▸ TASK DESCRIPTION:
Rewrite every one of the records below with each "chart" changed to "graph" and nothing else altered. Leave the pictures out.

+++

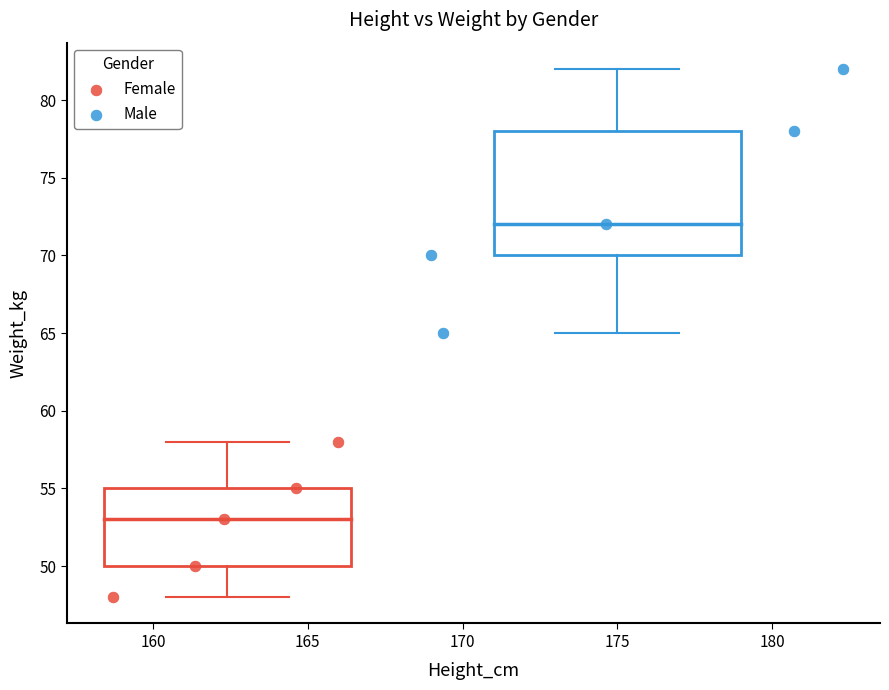

Which series has the widest spread of Y values?

Male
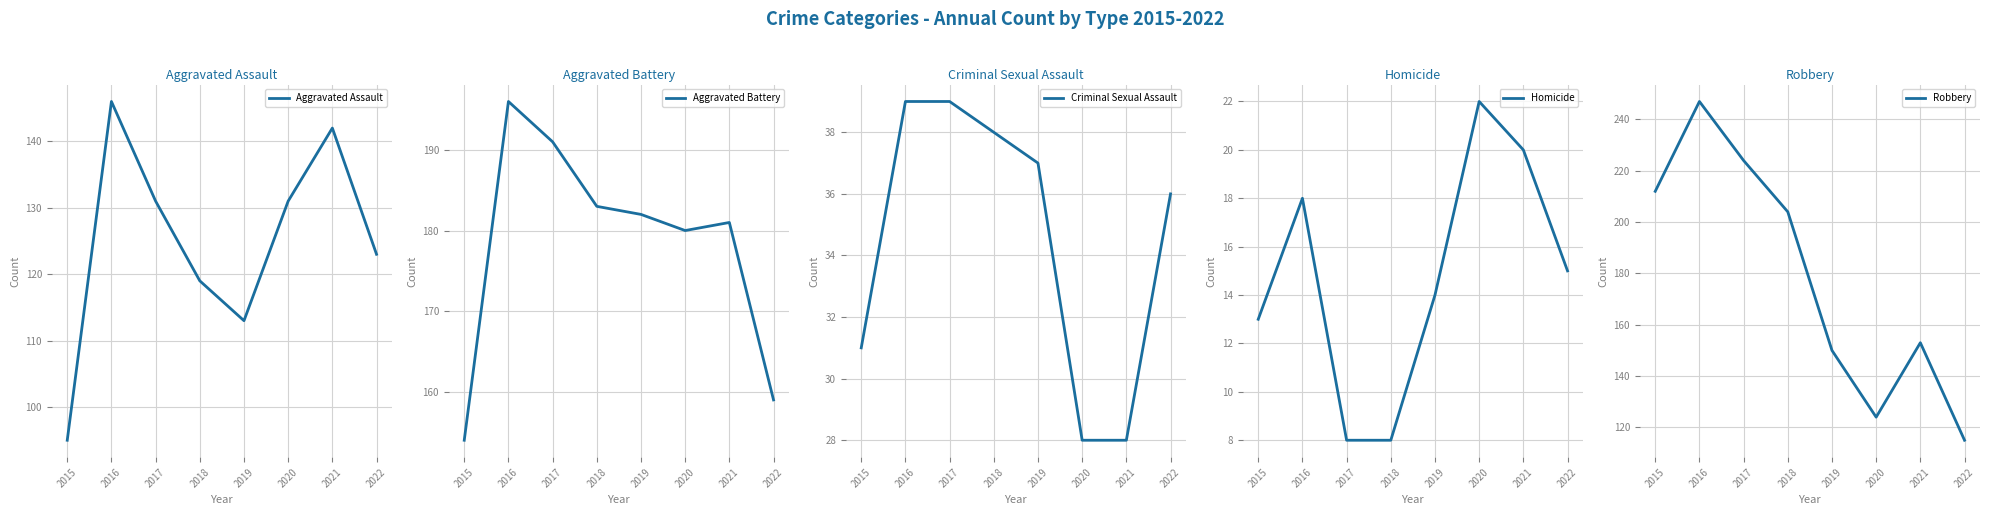

Reading left to right, transcribe all the data shown in this chart.

Aggravated Assault: 95	146	131	119	113	131	142	123
Aggravated Battery: 154	196	191	183	182	180	181	159
Criminal Sexual Assault: 31	39	39	38	37	28	28	36
Homicide: 13	18	8	8	14	22	20	15
Robbery: 212	247	224	204	150	124	153	115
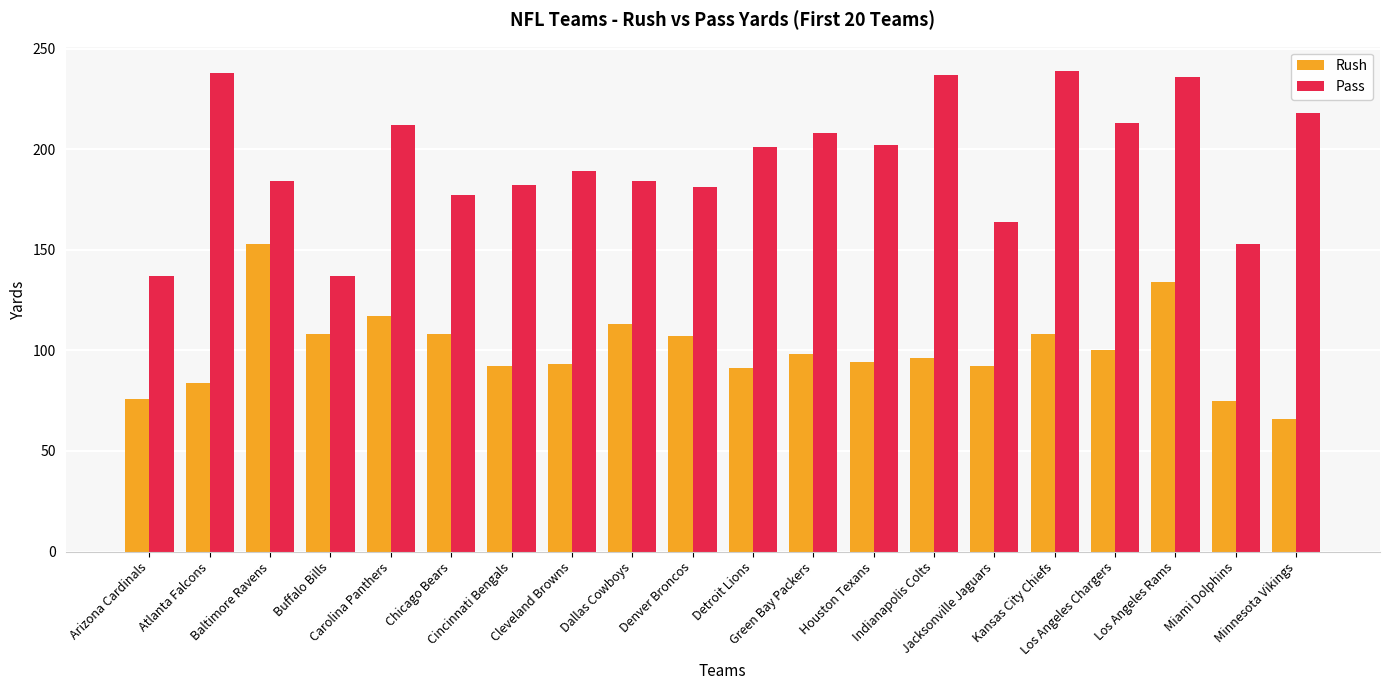

What is the minimum value for Rush?

66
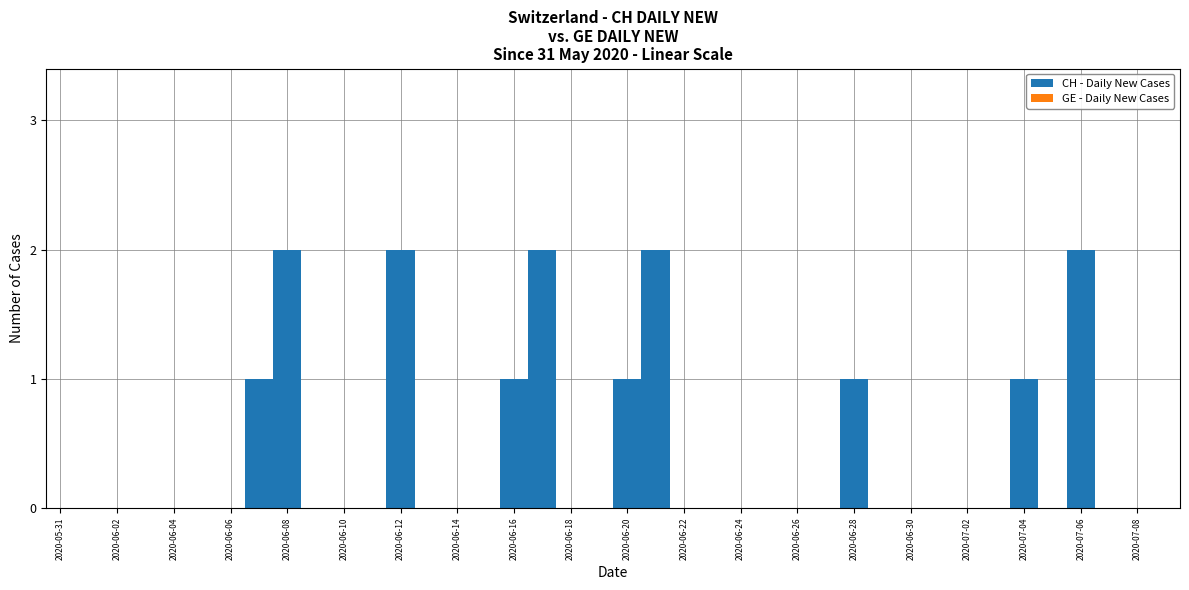

What is the sum of all values?

15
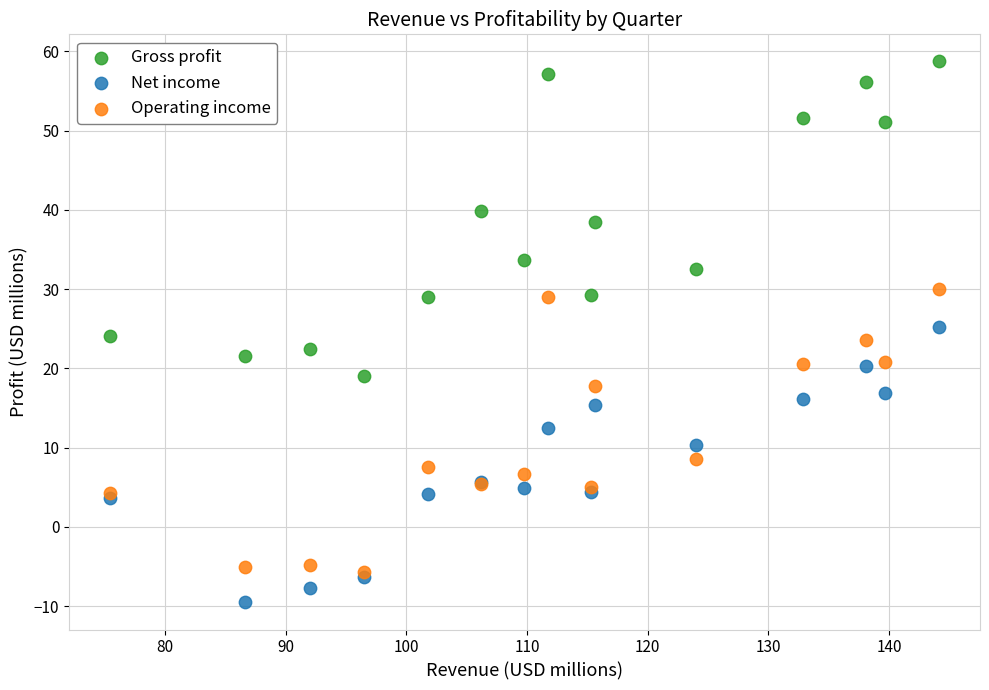

Which series reaches the minimum Y coordinate?

Net income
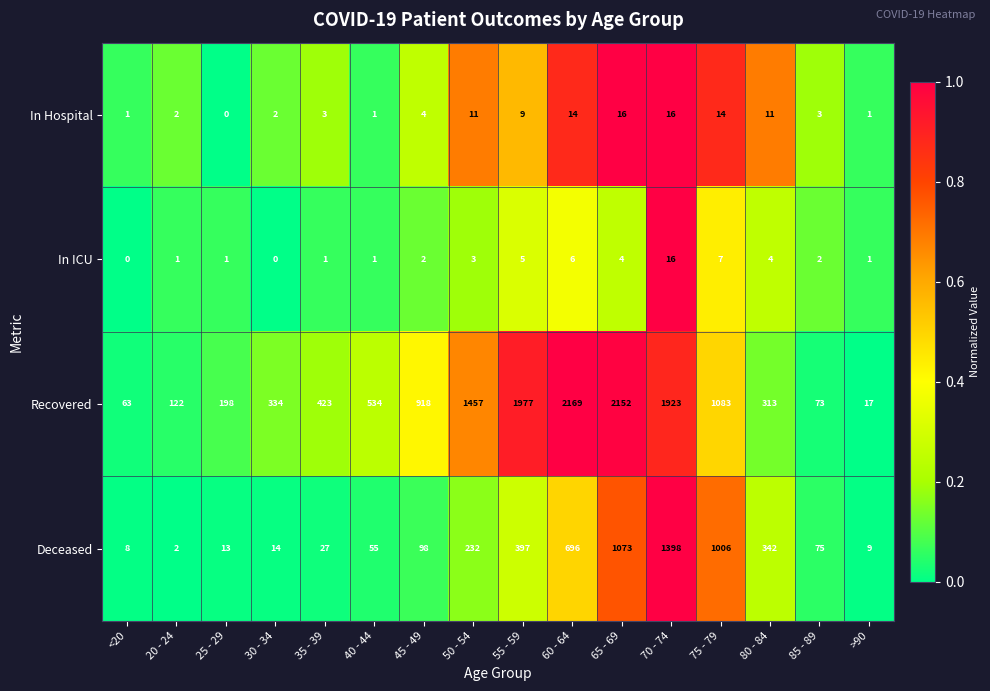

Which series changed the most between 30 - 34 and 40 - 44?

Recovered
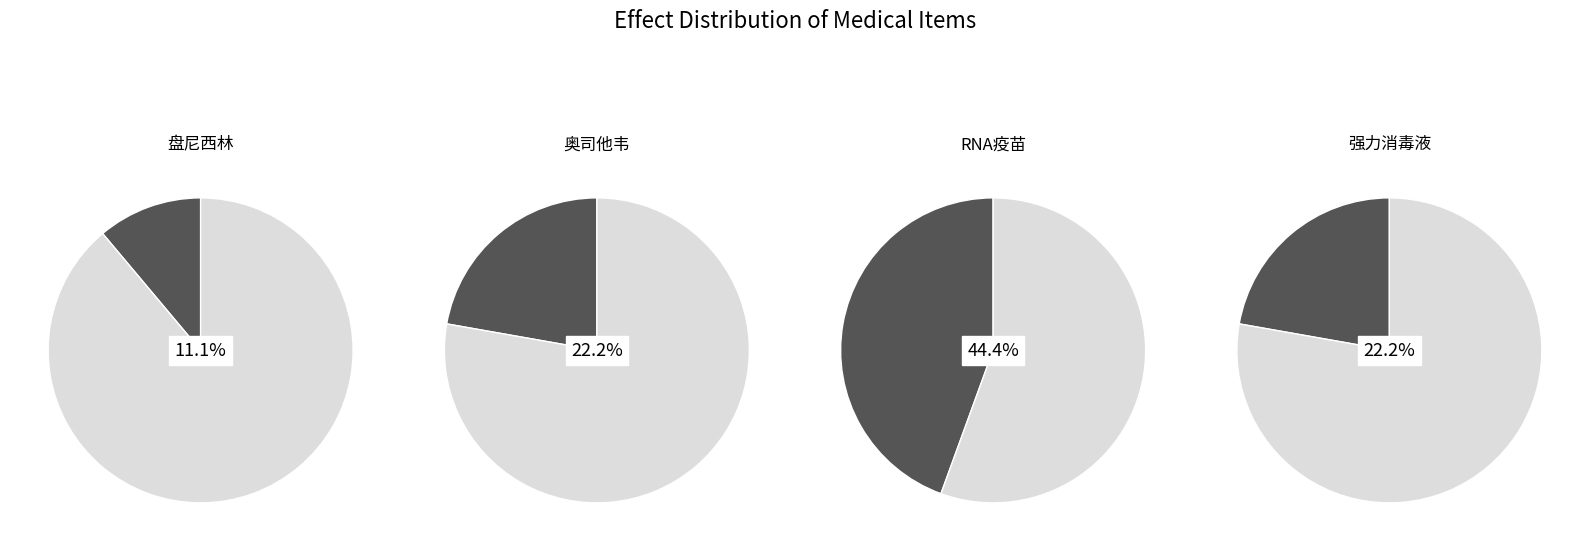

What is the change in value from RNA疫苗 to 强力消毒液?

-2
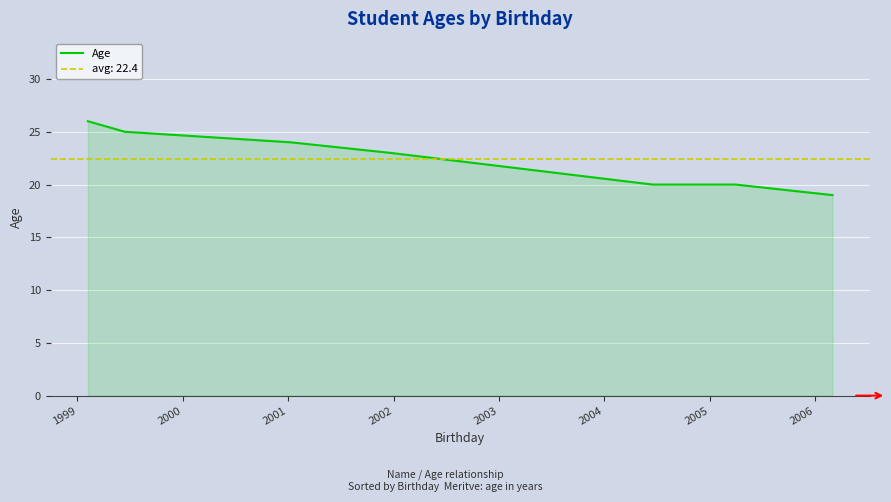

How many series are shown in this chart?

1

+++

▸ EXPECTED ANSWER:
Which series has the widest spread of Y values?

Male

Reading left to right, transcribe all the data shown in this graph.

Aggravated Assault: 95	146	131	119	113	131	142	123
Aggravated Battery: 154	196	191	183	182	180	181	159
Criminal Sexual Assault: 31	39	39	38	37	28	28	36
Homicide: 13	18	8	8	14	22	20	15
Robbery: 212	247	224	204	150	124	153	115

What is the minimum value for Rush?

66

What is the sum of all values?

15

Which series reaches the minimum Y coordinate?

Net income

Which series changed the most between 30 - 34 and 40 - 44?

Recovered

What is the change in value from RNA疫苗 to 强力消毒液?

-2

How many series are shown in this graph?

1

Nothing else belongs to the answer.